Osbourne's refusal to let her characters tell their stories as they saw fit shapes the whole picture and that sadly overwhelms many of the more ambitious things she attempted. Even as annoyed as I became with the inconsistencies, obstinance and out of character moments, I liked how she continued to weave those bigger themes through her script, most of them still worthy of praise at the end. The love vs sex angle is particularly well handled, one reason why the growing relationship between Sydney and Jane is so strong. Jane, with her two kids and many prior relationships, explains to Sydney that she's never made love, only had sex, something that helps their friendship grow into something more. The hero angle is deepened by a discovery late in the film that isn't surprising but is welcome anyway. Unfortunately it's weakened later still by scenes that shouldn't be there, especially a few of Corey's. The theme of religious guilt is the one that's resolved best (the conflict is abandoned) but it was bludgeoned into submission first.

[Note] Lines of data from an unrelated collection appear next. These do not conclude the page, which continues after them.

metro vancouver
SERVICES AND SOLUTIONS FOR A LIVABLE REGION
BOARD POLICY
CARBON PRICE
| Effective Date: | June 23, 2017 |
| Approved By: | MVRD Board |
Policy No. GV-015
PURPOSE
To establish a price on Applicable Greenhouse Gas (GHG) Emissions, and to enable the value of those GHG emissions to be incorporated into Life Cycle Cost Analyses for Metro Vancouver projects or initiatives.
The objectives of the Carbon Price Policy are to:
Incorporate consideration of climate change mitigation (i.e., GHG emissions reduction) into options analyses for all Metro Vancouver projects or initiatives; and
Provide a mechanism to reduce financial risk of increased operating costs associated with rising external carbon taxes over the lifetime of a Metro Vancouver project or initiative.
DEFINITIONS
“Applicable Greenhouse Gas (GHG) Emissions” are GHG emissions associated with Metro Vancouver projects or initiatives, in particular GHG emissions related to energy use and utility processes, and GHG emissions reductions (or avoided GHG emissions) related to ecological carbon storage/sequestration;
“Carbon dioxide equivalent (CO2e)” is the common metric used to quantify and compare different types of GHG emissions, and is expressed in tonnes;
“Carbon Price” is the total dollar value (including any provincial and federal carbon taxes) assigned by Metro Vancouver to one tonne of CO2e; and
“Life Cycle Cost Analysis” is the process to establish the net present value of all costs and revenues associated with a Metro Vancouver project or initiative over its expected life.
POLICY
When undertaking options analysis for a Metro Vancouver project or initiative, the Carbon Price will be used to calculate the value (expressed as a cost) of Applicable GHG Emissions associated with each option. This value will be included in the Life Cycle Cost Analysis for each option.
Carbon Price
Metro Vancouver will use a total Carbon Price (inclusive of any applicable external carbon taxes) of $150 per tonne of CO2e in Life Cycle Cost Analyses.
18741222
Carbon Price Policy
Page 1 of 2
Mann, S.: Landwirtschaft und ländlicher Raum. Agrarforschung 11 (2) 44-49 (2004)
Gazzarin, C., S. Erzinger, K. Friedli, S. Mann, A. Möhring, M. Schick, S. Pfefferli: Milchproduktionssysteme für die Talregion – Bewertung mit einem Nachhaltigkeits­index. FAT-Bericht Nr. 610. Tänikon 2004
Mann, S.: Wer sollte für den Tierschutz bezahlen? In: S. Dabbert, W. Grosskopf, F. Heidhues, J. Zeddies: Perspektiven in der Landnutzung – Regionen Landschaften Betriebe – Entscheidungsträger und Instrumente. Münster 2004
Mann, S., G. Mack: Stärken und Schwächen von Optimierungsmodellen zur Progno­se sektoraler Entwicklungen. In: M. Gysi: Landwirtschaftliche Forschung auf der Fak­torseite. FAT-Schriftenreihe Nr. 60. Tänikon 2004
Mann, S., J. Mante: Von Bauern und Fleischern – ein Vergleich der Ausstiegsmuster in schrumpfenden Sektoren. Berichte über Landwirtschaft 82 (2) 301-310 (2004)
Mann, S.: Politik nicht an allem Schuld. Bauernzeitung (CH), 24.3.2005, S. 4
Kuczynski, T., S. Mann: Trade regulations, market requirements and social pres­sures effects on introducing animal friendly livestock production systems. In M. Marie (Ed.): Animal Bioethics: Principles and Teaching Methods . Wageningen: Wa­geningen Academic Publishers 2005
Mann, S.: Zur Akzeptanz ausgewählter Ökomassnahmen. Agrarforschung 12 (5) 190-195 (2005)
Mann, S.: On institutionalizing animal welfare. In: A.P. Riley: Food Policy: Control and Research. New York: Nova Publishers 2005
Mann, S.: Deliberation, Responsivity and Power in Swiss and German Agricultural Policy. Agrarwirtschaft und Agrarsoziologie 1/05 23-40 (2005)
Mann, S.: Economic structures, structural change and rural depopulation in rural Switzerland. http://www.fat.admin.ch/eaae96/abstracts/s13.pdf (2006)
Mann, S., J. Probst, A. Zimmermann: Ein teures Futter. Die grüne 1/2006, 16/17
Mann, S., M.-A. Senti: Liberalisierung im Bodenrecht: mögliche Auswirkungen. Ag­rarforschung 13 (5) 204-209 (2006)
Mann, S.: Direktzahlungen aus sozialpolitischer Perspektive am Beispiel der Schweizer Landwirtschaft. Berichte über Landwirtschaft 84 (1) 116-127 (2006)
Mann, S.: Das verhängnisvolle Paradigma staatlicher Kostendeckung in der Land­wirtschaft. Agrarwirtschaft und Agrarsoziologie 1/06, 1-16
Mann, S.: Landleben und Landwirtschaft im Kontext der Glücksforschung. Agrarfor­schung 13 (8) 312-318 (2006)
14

It might be ironic that Sydney is a screenwriter with a BA from Yale and a subplot that has her submitting her work to studios to fulfil a dream or it might merely be projection on Osbourne's part. While the film is apparently based on a true story, I have no idea whether it's hers or not. It could be that she's telling her own story through abstraction into a character or she could just be adding little details to Sydney to build her character. Certainly she has a sense of humour, as at one point Sydney and Jane watch a short on TV called Romey and Jules. Sydney says she can write better than that and Jane agrees, but Osbourne was a script supervisor on that short earlier in her career. Given what she achieves with this script, I'm sure that she can write better than this too, but she needed fresh eyes on it and she needed another draught; this isn't what it should have ended up as. Most of all, she needed to collaborate with her characters, loosing them from the rigid framework she constructed and letting them go where they needed to.